獣医師コラム
【猫の皮膚糸状菌症】
皮膚糸状菌症とは、糸状菌というカビの一種が皮膚に感染する病気です。糸状菌は皮膚や毛、爪などの成分であるケラチンを栄養とするため、これらの組織に侵入し増殖します。もともとは土壌中で動物の死骸などを分解する役割を果たしていた糸状菌が、動物に感染するようになったと考えられています。犬や猫を含む様々な動物に加え、人にも感染する人獣共通感染症です。
国内においては、犬への感染の約70%がMicrosporum canis(M. canis)、約20%が通常土壌中に生息するM. gypseum、約10%がTrichophyton mentagrophytesであるといわれています。一方、猫への感染は約90%以上がM. canisです。感染動物や汚染された土壌との接触により直接感染したり、汚染物を介して間接的に感染したりします。若齢や、多頭飼育、免疫が抑制された状態の場合に感染することが多いです。
症状は、はじめに皮膚の赤みや毛包炎(毛穴のブツブツ)が出てきて、次第に赤みや脱毛が円形に広がりリングワームと呼ばれる特徴的な病変が形成されます。痒みは炎症の程度により様々です。一方、毛のみに糸状菌が付いたまま無症状で感染源となることもあります。
診断のための検査としては、院内では病変部の毛やフケを顕微鏡で観察して糸状菌がいないか確認したり、ウッド灯検査をしたりします。ウッド灯検査とは、ウッド灯と呼ばれるライトを当てることで犬や猫の主な原因菌であるM. canisが緑色の蛍光を発するのを利用した検査です。M. canis以外の菌はウッド灯を当てても発光しません。また、外注検査の真菌培養検査を行うことでより正確に診断することができます。
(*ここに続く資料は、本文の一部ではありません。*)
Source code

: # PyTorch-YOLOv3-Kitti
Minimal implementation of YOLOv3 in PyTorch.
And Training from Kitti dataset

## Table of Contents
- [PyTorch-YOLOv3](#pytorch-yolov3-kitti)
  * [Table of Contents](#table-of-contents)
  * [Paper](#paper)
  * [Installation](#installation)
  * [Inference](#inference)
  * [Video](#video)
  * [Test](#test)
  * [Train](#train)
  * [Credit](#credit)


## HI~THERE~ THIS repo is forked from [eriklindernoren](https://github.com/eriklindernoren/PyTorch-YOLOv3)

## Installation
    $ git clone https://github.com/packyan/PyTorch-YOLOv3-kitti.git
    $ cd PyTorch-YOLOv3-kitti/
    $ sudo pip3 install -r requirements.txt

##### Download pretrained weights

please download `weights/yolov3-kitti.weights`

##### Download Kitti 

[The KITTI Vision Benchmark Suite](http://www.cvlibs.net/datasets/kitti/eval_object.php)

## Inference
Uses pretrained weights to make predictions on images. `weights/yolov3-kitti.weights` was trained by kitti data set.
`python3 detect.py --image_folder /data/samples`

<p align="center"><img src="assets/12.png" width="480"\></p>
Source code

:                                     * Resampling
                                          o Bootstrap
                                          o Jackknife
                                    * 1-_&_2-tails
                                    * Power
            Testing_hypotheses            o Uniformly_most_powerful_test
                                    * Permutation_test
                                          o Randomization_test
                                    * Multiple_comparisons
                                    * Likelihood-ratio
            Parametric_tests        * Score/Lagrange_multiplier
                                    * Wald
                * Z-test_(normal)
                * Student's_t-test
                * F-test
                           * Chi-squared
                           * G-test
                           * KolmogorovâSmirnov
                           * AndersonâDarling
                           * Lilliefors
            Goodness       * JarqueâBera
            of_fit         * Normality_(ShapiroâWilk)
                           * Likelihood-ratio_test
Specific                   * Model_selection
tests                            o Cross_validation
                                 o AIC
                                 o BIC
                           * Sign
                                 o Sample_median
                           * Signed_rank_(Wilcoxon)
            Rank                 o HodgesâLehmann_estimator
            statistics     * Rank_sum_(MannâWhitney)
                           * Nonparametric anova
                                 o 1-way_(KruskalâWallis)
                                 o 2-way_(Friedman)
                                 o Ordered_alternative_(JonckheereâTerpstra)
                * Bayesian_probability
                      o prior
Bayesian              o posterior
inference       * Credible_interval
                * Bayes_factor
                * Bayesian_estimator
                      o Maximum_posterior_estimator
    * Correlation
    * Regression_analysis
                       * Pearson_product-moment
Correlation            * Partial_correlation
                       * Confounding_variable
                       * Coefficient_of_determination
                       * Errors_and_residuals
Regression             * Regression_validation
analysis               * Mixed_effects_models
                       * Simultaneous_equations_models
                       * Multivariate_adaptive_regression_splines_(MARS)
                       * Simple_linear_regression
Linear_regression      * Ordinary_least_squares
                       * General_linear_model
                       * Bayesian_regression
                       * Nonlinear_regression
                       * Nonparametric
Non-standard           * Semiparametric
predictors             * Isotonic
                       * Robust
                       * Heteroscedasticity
治療は、抗真菌薬を含む飲み薬やシャンプー、外用薬などを用います。また、毛刈りすることで感染した毛が環境中に飛び散るのを防ぐことがあります。感染が認められた場合には、飼育環境中の毛やフケを徹底的に除去し、消毒をすることが重要です。人や他の動物にも感染する恐れがあるため、感染動物を触ったあとはよく手を洗い、多頭飼育であれば感染している動物と他の動物を隔離しましょう。